Source passage:
Improved system design for innovative PV applications (EUPI-PV Partnership)

This Destination includes activities targeting a sustainable, secure and competitive energy supply. In line with the scope of cluster 5, this includes activities in the areas of renewable energy; energy system, grids and storage; as well as Carbon Capture, Utilisation and Storage (CCUS).

This Destination contributes directly to the Strategic Plan’s Key Strategic Orientations ‘Green transition’, ‘Digital transition’ and ‘A more resilient, competitive, inclusive and democratic Europe’.

In line with the Strategic Plan, the overall expected impact of this Destination is to contribute to the ‘Ensuring more sustainable, secure and competitive energy supply through solutions for smart energy systems based on renewable energy solutions’.

This destination contributes to the activities of the Strategic Energy Technology Plan (SET Plan) and its implementation working groups.

The main impacts to be generated by topics under this Destination are:

Renewable energy

1. Energy producers have access to efficient and competitive European renewable energy and renewable fuel technologies with a solid knowledge base and are able to deploy them to enhance the EU’s energy security and reach its climate neutrality objectives, in a sustainable way in environmental (e.g., biodiversity, multiple uses of land and water, natural resources, pollution) and socioeconomic terms, and in line with the Sustainable Development Goals.

What to work on:
1/ Translate this sentence from the energy supply passage into French: "This destination contributes to the activities of the Strategic Energy Technology Plan (SET Plan) and its implementation working groups."
2/ State whether each statement agrees with the energy supply passage. Answer yes or no and quote the deciding words. (a) The Destination's activities include Carbon Capture, Utilisation and Storage. (b) The Destination contributes indirectly to the Strategic Plan's Key Strategic Orientations. (c) The Destination's activities follow the scope of cluster 4.
3/ Reproduce, word for word, the part of the energy supply passage that opens with the words containing "This destination contributes to" and closes with "Sustainable Development Goals.".

Material provided:
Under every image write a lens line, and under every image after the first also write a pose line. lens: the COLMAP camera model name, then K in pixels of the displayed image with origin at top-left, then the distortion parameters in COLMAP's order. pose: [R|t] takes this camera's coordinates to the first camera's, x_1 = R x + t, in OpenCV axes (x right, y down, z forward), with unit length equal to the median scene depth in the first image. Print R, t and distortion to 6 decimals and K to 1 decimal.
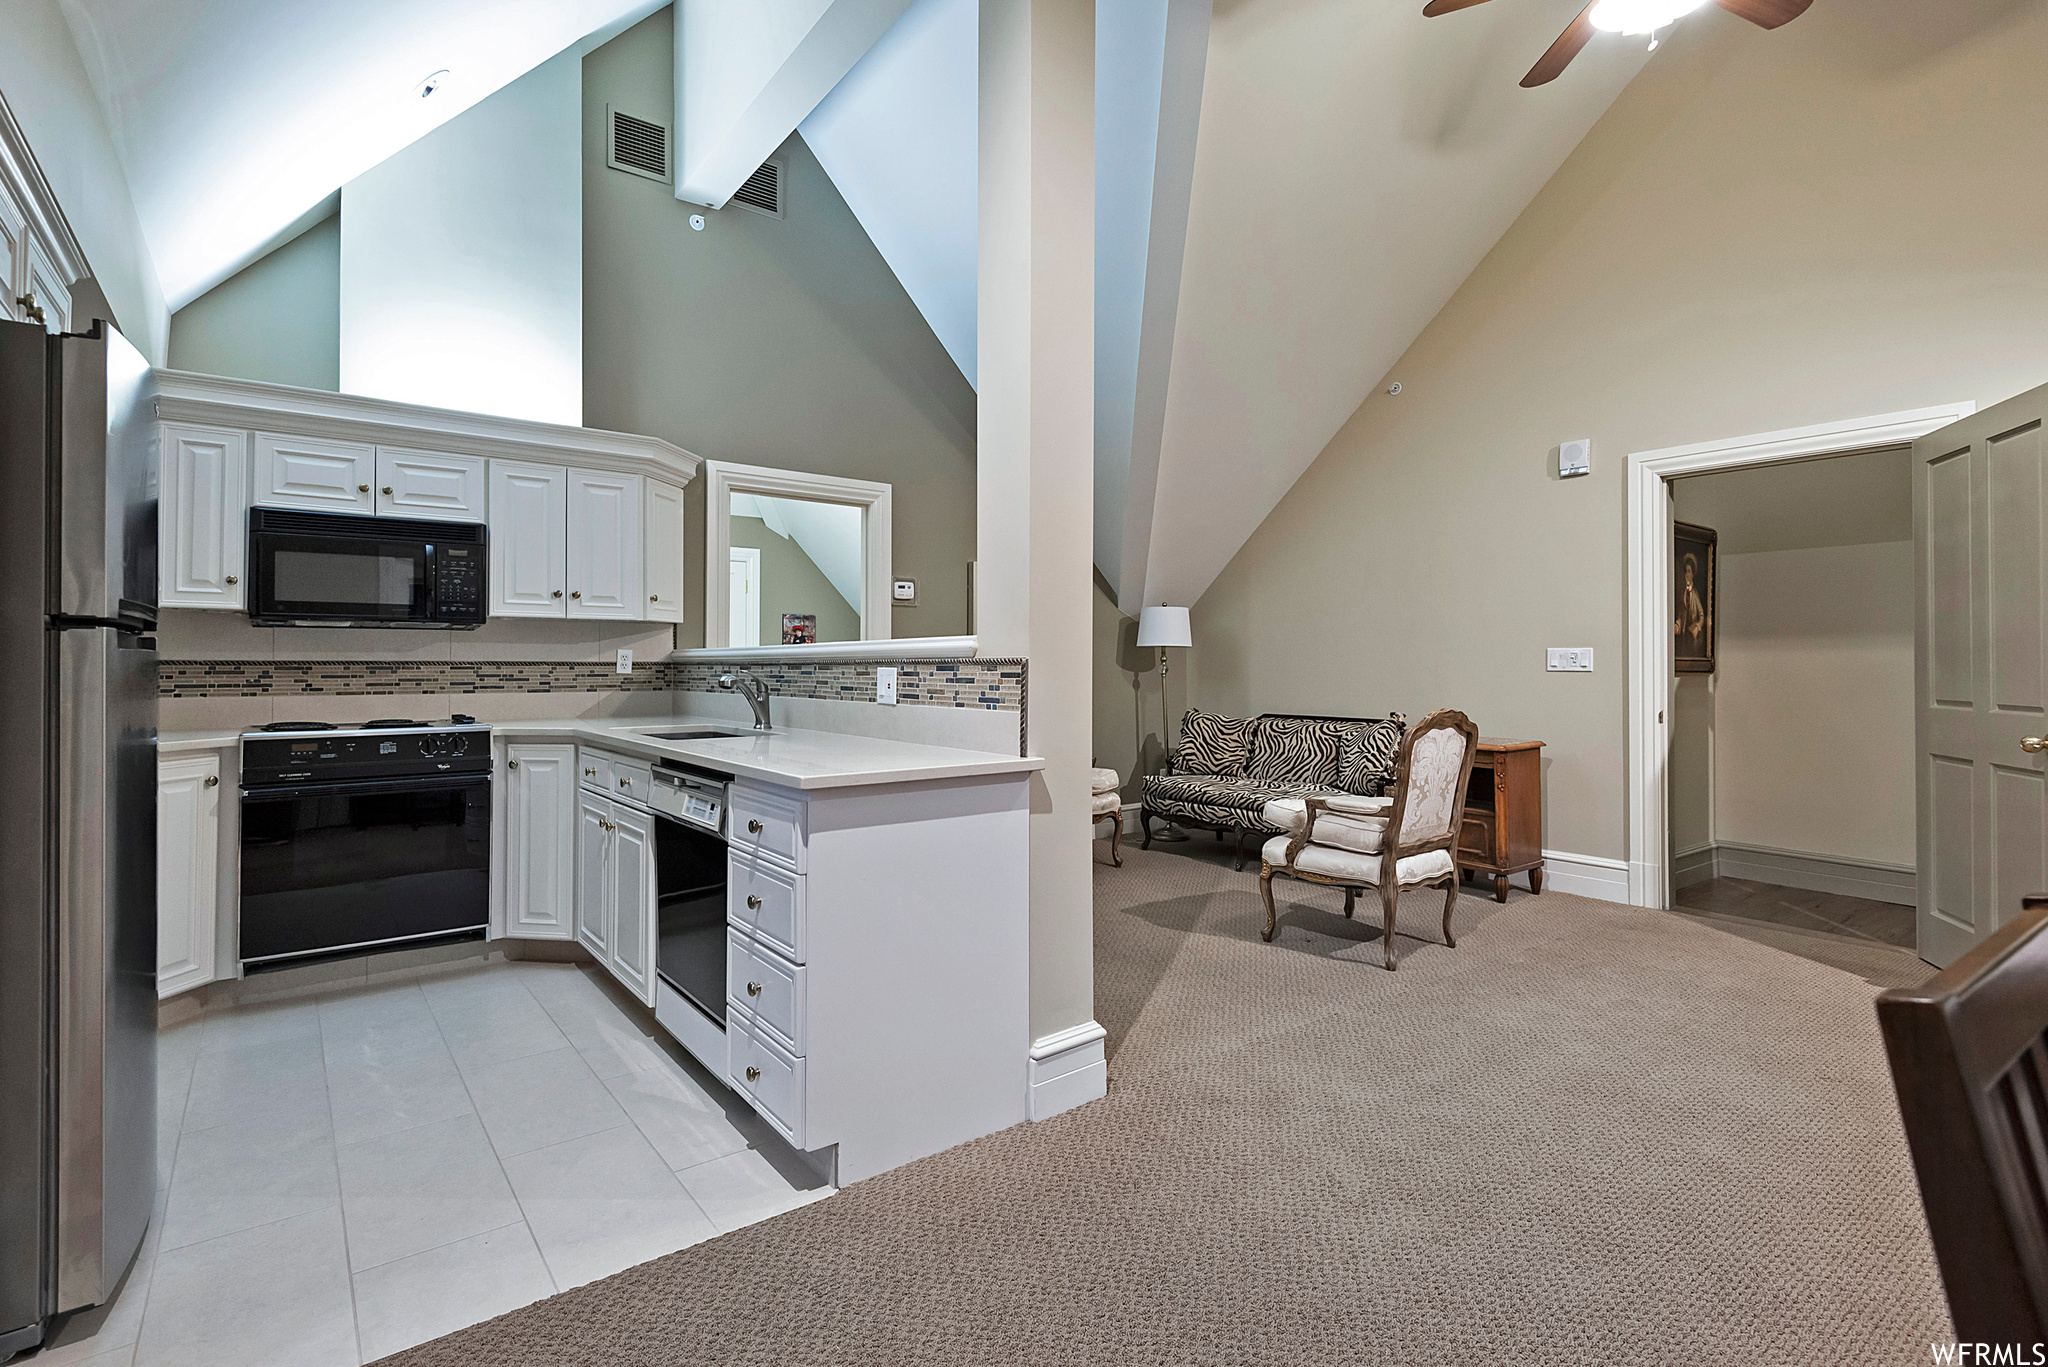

Answers to the exercises:
1/ Cette destination contribue aux activités du Plan stratégique pour les technologies énergétiques (plan SET) et de ses groupes de travail chargés de sa mise en œuvre.

2/
(a) Yes: "as well as Carbon Capture, Utilisation and Storage (CCUS)"
(b) No: "This Destination contributes directly to the Strategic Plan’s Key Strategic Orientations"
(c) No: "In line with the scope of cluster 5"

3/
This destination contributes to the activities of the Strategic Energy Technology Plan (SET Plan) and its implementation working groups.

The main impacts to be generated by topics under this Destination are:

Renewable energy

1. Energy producers have access to efficient and competitive European renewable energy and renewable fuel technologies with a solid knowledge base and are able to deploy them to enhance the EU’s energy security and reach its climate neutrality objectives, in a sustainable way in environmental (e.g., biodiversity, multiple uses of land and water, natural resources, pollution) and socioeconomic terms, and in line with the Sustainable Development Goals.